自己紹介
大阪府柏原市にある安福寺住職の大崎信人です。コロナ禍の中、第二十五世住職を拝命いたしました。それを節目に、地域の皆さまとともに子どもたちの幸せを願い、祈りを未来へつなぐ歩みを続けております。心の安らぎを求める方がふと立ち寄れる場所として、地域に根ざした活動を通じて、ほっと心をほどいていただける場を育んでまいります。

プロジェクトで実現したいこと
安福寺は、子どもの幸せを願う祈り、亡くなった小さな命を静かに思い続ける祈り、そして新たな命を願う祈りが重なり合う場所として歩んできました。その歩みの中で、祀れなくなったお地蔵さまを「預かってほしい」と託されることも増え境内には自然と“祈りが寄り合う場所”が広がっています。
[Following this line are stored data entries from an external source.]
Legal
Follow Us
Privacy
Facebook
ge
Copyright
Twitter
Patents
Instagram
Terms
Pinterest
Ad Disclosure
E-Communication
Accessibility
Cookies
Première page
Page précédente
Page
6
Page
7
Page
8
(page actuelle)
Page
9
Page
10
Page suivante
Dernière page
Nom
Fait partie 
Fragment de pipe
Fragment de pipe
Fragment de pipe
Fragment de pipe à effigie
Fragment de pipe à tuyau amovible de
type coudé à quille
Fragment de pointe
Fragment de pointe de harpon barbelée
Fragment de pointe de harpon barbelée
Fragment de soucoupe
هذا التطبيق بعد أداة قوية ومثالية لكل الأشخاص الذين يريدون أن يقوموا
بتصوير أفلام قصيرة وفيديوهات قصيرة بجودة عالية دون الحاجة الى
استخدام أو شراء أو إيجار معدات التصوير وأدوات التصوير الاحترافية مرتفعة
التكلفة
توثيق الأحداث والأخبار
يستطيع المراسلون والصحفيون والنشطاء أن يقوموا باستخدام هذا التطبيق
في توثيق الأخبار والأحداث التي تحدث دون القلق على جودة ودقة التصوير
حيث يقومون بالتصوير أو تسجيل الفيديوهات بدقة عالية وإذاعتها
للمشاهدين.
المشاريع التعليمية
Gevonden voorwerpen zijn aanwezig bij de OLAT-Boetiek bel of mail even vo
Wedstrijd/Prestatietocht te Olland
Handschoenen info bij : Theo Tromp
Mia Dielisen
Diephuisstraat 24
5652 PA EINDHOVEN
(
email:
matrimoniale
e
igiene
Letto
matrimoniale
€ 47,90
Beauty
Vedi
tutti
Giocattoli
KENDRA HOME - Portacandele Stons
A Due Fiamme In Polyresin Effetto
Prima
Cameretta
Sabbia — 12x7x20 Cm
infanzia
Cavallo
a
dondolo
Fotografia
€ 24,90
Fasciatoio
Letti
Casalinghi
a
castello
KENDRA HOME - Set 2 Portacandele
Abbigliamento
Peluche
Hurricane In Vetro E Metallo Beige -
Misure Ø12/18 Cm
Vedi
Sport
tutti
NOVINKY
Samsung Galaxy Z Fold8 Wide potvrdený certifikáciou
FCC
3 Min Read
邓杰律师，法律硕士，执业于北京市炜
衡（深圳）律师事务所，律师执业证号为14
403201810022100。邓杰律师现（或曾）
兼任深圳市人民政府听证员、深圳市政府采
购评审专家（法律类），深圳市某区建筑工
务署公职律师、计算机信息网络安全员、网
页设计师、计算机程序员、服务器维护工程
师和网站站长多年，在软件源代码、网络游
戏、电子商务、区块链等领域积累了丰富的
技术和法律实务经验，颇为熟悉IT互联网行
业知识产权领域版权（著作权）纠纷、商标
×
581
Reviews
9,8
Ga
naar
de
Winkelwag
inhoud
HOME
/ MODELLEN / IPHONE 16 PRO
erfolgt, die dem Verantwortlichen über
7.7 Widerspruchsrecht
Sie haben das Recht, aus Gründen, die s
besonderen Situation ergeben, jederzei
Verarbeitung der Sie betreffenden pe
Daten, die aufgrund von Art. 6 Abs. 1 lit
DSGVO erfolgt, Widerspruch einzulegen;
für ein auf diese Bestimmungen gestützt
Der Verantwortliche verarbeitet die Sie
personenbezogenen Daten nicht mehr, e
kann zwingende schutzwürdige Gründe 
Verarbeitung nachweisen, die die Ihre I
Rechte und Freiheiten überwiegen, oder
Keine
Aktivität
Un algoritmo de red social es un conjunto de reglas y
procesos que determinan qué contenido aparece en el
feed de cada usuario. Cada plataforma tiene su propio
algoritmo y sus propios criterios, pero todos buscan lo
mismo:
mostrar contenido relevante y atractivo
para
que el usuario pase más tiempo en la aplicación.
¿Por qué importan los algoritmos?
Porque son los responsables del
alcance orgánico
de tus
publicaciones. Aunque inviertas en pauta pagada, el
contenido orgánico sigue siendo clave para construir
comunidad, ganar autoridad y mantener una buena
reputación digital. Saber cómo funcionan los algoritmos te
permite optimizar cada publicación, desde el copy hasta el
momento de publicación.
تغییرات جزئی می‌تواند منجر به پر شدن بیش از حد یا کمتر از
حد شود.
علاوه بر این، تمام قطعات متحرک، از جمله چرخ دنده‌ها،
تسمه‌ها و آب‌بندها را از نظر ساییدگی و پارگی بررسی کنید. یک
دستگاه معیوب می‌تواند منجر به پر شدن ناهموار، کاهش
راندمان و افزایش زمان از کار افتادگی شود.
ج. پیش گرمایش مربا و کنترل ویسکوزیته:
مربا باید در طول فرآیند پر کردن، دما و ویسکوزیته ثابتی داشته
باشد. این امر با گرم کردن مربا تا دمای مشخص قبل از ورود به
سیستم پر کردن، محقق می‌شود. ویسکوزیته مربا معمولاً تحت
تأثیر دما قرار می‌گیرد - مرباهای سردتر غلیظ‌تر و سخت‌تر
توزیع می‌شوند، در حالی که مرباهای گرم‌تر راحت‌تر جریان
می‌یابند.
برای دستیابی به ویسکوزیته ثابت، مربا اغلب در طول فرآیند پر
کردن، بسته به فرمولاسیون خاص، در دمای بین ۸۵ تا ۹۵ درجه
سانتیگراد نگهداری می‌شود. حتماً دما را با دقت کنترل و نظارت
今回のプロジェクトは、これらの祈りをこれからも受け止め続けるために、新しい台座を建立し、寄せられるお地蔵さまを安心してお迎えできる環境を整えること を目的としています。
優しい祈りの流れを、止めることなく未来へつないでいくための台座づくりです。

プロジェクト立ち上げの背景
地域では古くから、お地蔵さまに
「子どもが健やかに育ちますように」
「小さな命を忘れません」
という願いが託されてきました。
安福寺には、
・生きている子どもの幸せを願う方
・亡くなった小さないのちを静かに思い続ける方
・新しい命を望む方
など、多くの祈りが集まってきました。
その祈りと並行して、「祀れなくなったので預かってほしい」という声も増え、
最初は2体だったのが、8体に増え、お地蔵さまが自然と集まってきました。
“子どもへ向ける祈り”と“託されるお地蔵さま”が並走してきた歩み が、この背景にあります。

これまでの取り組みと準備
全国からお寄せいただいた紫陽花の苗を一つひとつ植え、ご本尊やお地蔵さまにお供えとして贈られた紫陽花も、咲き終えた後、丁寧に植え替えてまいりました。私自身も挿し木を重ね、およそ300株の紫陽花を育ててきました。またお地蔵さまの前掛け奉納や七夕の祈りなど、祈りと願いを重ねながら、この場所を少しずつ育んできた歩みです。




返礼品について(御朱印)
この御朱印は、さまざまな立場の方々の手と心が重なり合って生まれた一枚です。
箕面市の就労B型明光ワークスで働く方が漉いた和紙を使用し、お地蔵さまのデザインも同じ作業所の方にお願いしています。
福祉用具に関わる方が消しゴムはんこを彫り、大阪市平野区の就労B型COCOで働く方が、紫陽花の花びらを重ねたり、はんこを押す工程を担ってくださいました。
文字は、看護師として働きながら、不登校の子どもたちのご家族を支援している己書師範がしたためて下さいました。
支える側であると同時に、人生の当事者として歩んでこられた方々の想いが、この一枚の中に息づいています。
単なる「モノ」ではなく、祈りとつながりの証としてお届けします。
※手作りのため少しずつ違いがあります。

応援メッセージ
龍谷大学大学院実践真宗学研究所教授
愛染橋病院臨床心理士
岩井未来様
私は産科と小児科のある病院チャプレンとして、新しい命の誕生と同時に、静かにこの世を去っていく小さな命と向き合う場に立ち会ってきました。
そして、深い絶望感や悲しみを胸に抱えながら、病院を後にされるご両親の姿を、何度も見てきました。
その現実はあまりにも厳しく、語られないまま社会の中で見過ごされてしまうことがあります。
安福寺さんは、子どもの幸せを願う場所であると同時に、亡くなった小さな命を大切に思い続ける祈りの場でもあります。
今をこの社会で生きる命と、短い時間を生き先に旅立った命。そのどちらも等しく大切にされる社会であってほしい。
この取り組みには、そうした深い願いが込められていると感じています。
医療者や宗教者、いろいろな立場から人の痛みを忘れない社会を。
その一つとなるこのプロジェクトを、心から応援しています。
最後に
お地蔵さまは、子どもの幸せを願う気持ちも、亡き小さないのちへの切なさも、そして「祀れない」という葛藤すらも、静かに受け止めてくださる存在です。
安福寺がここまで歩んでこられたのは、悲しみも優しさも、子どもたちを思う祈りも、地域の中で自然と寄り合い、重なり続けてきたからです。新しい台座の建立は、単なる“置き場所”づくりではありません。祈りの循環を未来につなぐための、やさしい一歩です。どうか、紫陽花とお地蔵さまがつむぐ祈りを、これからも一緒に育てていただけましたら幸いです。




七夕には願い札を用意し、思いを結ばれています。